A "gostosa" é só isso mesmo: um pedaço de carne e somos todos canibais. 

"Ah, teve aquela também que você conheceu naquela convenção de tatuagem." Então, cara, conheci numa convenção de tatuagem. Ela tinha um dragão tampando as costas toda, acredita? Gosta muito de chamar atenção, tem um gosto estranho, acredita que ela acha que mulher pode ser tão pintada quanto homem? Não, não dá para levar a sério uma mulher que tem mais tatuagem que eu e que fica falando que o corpo dela é uma tela de pintura. 

"Tinha também aquela que chegou em você naquele outro dia." Como vou dar moral para uma mulher que chegou em mim? Atirada, vadia, oferecida! Se eu a quisesse, teria chegado nela. Mulher tem que aprender a ficar mais calada, andam falando demais. Andam se oferecendo demais. Aquela ali é vadia para uma noite só. 

"E como era o nome da outra? Ana, eu acho..." A Ana? Sério que você quer lembrar da Ana? Ficava me mandando mensagem no celular, no facebook, me ligava, não parava de me dar condição, mas quando a gente saia ela tava sempre com um vestido curto, um short micro. Não, não dá para levar a sério uma mulher que, claramente, é uma vagabunda. 

"Fiquei sabendo que a Lurdes também estava afim de você" A Lurdes? Só que, cara, ela é feia! Fim de jogo. 

Quando cria-se a imagem de "mulher de verdade", cria-se juntamente a ideia de que existem mulheres que não são de verdade. A gostosa da academia, a tatuada, a feia, a de atitude, a que usa roupa curta. Uma só serve para transar, a outra só para a carência, outra é amiga, outra só por uma noite, a outra nem para isso.
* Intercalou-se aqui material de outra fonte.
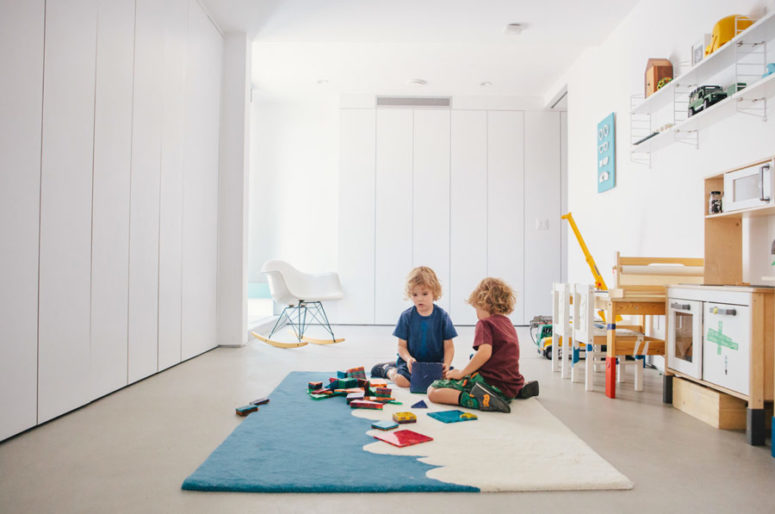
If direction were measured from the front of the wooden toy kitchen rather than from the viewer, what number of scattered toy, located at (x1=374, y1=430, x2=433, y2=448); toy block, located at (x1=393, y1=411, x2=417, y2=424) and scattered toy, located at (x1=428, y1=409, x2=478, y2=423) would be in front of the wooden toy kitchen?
3

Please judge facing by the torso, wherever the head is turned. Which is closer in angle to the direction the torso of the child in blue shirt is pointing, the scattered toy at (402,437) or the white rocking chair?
the scattered toy

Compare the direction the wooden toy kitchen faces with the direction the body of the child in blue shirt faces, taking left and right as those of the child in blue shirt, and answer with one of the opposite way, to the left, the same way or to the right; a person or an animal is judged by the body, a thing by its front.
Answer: to the right

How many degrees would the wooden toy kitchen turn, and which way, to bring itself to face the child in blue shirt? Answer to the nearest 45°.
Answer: approximately 45° to its right

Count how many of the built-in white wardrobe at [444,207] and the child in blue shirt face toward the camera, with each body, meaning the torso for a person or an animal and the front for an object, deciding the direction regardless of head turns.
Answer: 2

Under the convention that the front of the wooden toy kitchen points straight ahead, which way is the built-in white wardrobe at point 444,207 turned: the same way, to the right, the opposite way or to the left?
to the left

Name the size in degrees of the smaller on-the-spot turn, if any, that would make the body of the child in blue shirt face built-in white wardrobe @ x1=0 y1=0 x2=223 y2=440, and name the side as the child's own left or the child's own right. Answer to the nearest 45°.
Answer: approximately 90° to the child's own right

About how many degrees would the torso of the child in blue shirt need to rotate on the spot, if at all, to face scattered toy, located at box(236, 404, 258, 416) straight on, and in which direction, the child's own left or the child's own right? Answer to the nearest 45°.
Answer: approximately 45° to the child's own right

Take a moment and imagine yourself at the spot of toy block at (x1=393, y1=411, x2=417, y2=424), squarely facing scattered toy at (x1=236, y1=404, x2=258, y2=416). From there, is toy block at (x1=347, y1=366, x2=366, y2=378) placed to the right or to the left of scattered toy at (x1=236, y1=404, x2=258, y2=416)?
right
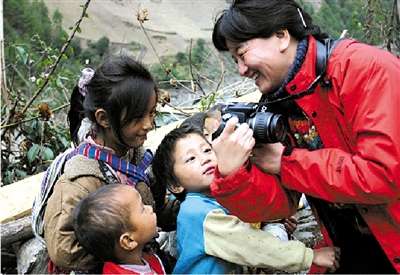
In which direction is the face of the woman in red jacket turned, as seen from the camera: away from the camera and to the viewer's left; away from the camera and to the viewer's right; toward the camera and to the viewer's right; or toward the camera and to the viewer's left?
toward the camera and to the viewer's left

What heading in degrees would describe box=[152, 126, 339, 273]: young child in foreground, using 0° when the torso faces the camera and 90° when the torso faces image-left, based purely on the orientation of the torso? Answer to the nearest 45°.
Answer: approximately 270°

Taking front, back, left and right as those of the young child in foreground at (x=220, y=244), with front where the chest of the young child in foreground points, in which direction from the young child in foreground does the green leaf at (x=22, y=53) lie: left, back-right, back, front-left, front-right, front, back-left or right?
back-left

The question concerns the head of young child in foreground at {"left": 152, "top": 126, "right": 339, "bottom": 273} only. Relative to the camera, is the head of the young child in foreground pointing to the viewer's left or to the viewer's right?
to the viewer's right
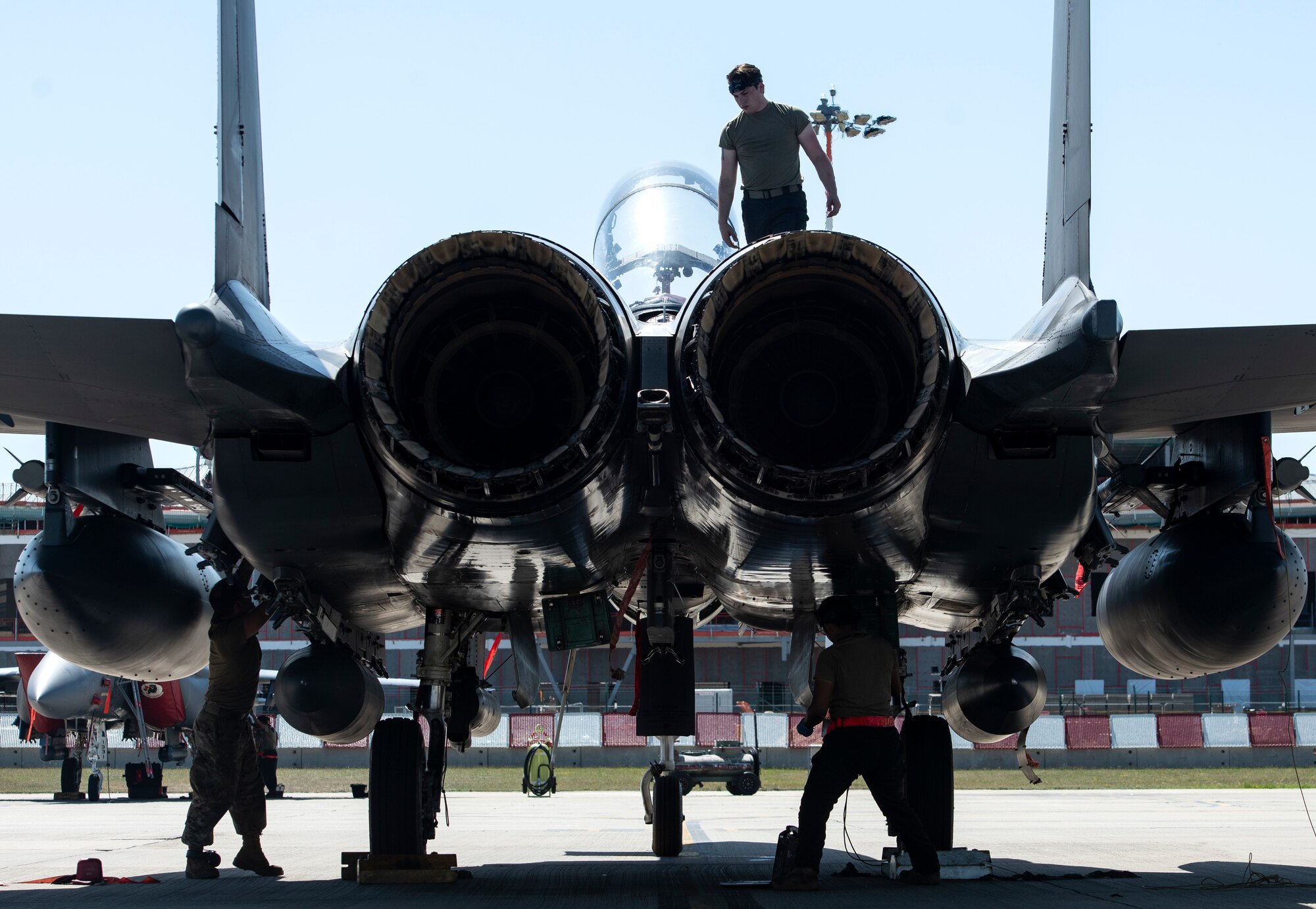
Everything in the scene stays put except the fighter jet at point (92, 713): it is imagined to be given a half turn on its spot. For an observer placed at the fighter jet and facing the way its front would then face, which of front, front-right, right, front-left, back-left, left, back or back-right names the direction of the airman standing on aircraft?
back-right

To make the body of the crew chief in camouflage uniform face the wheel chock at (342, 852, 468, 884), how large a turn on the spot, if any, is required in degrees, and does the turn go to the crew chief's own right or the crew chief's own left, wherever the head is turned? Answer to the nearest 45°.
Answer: approximately 45° to the crew chief's own right

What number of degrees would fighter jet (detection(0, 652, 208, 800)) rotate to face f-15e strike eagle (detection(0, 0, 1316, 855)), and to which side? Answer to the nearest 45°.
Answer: approximately 45° to its left

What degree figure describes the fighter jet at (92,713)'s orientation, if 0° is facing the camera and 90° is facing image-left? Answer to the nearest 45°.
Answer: approximately 45°

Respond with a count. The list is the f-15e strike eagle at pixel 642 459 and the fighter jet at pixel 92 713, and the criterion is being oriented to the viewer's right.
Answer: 0

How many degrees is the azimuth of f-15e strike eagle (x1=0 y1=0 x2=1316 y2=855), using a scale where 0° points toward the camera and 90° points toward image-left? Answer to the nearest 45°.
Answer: approximately 180°
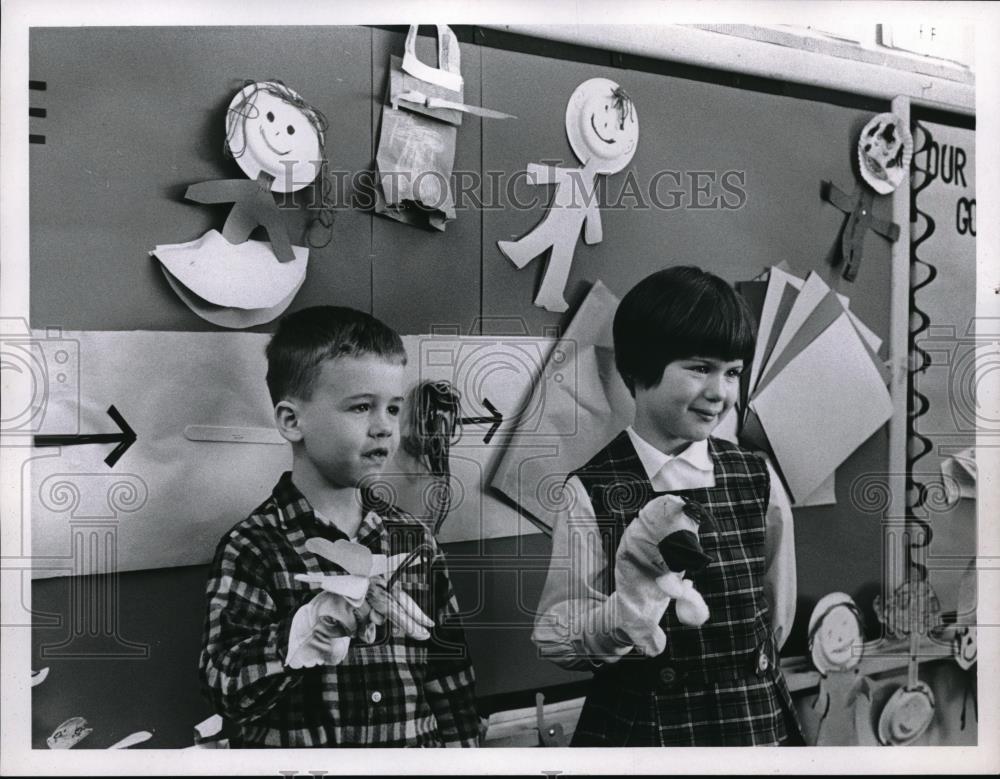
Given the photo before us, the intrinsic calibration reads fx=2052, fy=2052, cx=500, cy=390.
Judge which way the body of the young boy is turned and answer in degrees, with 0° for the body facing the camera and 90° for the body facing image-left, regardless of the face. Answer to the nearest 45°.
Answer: approximately 315°
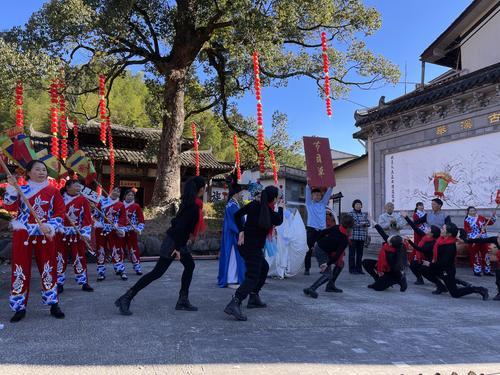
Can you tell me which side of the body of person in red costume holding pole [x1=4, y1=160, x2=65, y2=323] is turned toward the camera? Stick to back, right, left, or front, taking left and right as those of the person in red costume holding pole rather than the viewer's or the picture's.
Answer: front

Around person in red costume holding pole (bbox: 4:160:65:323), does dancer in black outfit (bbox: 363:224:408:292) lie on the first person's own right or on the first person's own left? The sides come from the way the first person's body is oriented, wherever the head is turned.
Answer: on the first person's own left

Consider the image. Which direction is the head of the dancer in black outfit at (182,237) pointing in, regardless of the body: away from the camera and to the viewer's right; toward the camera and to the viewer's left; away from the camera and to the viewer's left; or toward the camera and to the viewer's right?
away from the camera and to the viewer's right

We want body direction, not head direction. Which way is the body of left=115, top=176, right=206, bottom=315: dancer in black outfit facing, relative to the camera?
to the viewer's right

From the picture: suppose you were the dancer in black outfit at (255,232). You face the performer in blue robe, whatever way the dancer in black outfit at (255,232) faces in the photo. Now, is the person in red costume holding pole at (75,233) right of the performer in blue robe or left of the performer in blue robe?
left

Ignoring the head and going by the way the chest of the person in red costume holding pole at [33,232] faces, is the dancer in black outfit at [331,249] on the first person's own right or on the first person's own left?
on the first person's own left

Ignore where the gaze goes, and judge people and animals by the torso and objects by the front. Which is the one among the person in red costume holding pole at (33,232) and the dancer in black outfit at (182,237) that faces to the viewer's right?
the dancer in black outfit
Deixa eu ver se entendi, então: A mulher de verdade seria uma mistura de todas as mulheres de mentira. Entendi, entendi! Não, mas espera aí. Laura é gostosa e, por isso, não é mulher de verdade. Você não frequenta academia também? Alias, a mesma que ela... Que vergonha, você não é homem de verdade! A Madalena tem um dragão tatuado e, por isso, não é mulher de verdade. Você tem um tribal nas costas e, que vergonha, por isso, sinto ter que te informar, mas você não é homem de verdade. A Felipa chegou em um homem e, por isso, não é mulher de verdade! Você chegou em trinta outras mulheres e nossa... Não é homem de verdade! A Ana usa roupa curta e, por isso, não é mulher de verdade! Você anda sem camisa, não pode ser considerado um homem de verdade! A Lurdes é feia, coitada, nunca será mulher de verdade! Você se acha bonito, se acha gostoso, se acha atraente, mas Paula só gosta de mulheres e, para ela, você é feio. Não é homem de verdade! 

Para homem não se aplica a dúvida da "veracidade" dele, não é? Só no caso de ele ser homossexual, aí ele vai ter realmente que aprender a ser homem de verdade, pois nasceu homem, mas escolheu ser mulher. Então não é nenhum dos dois, certo? E travesti, então? Tentam e tentam ser mulher, mas são homens... de mentira! 

Quando algo é de "verdade", todo o resto é de "mentira". Nesse jogo de julgar o que é real e o que é falso, ficou em mim a dúvida se sou ou não mulher de verdade. Sempre disse que queria gente de verdade na minha vida, mas afinal, será que a mentira é tão ruim assim? Ou melhor... existe gente de mentira? Por que as Lauras, Madalenas, Felipas, Anas e Lurdes são tão mentirosas assim? Por que elas são tão inferiores àquele molde lá do início do texto? A mulher submissa é a mulher de verdade? 

A questão é que eu sou de verdade, eu sou de carne e osso, eu tenho minhas ideologias, eu tenho minhas vontades, meus receios, meus medos, meus desejos. Eu tenho meus arrependimentos e meus sonhos. Eu sou tão repleta de incertezas que, talvez, quem sabe, se o tempo deixar, eu encontre algumas respostas pelo caminho. Em contrapartida, eu tenho planos de tatuagem, eu já cheguei em homem, eu ando de roupa curta. Enquanto ficam me considerando mulher de mentira, eu sei que sou de verdade. E todas somos! E não somente nós, nossas irmãs trans também são mulheres de verdade. 

Mulher de verdade é a mulher que sabe ser ela mesma. Mulher de verdade é ela, não outra. Mulher de verdade se molda, não é moldada. Mulher de verdade é quem ela quiser ser. Somos todas mulheres de verdade!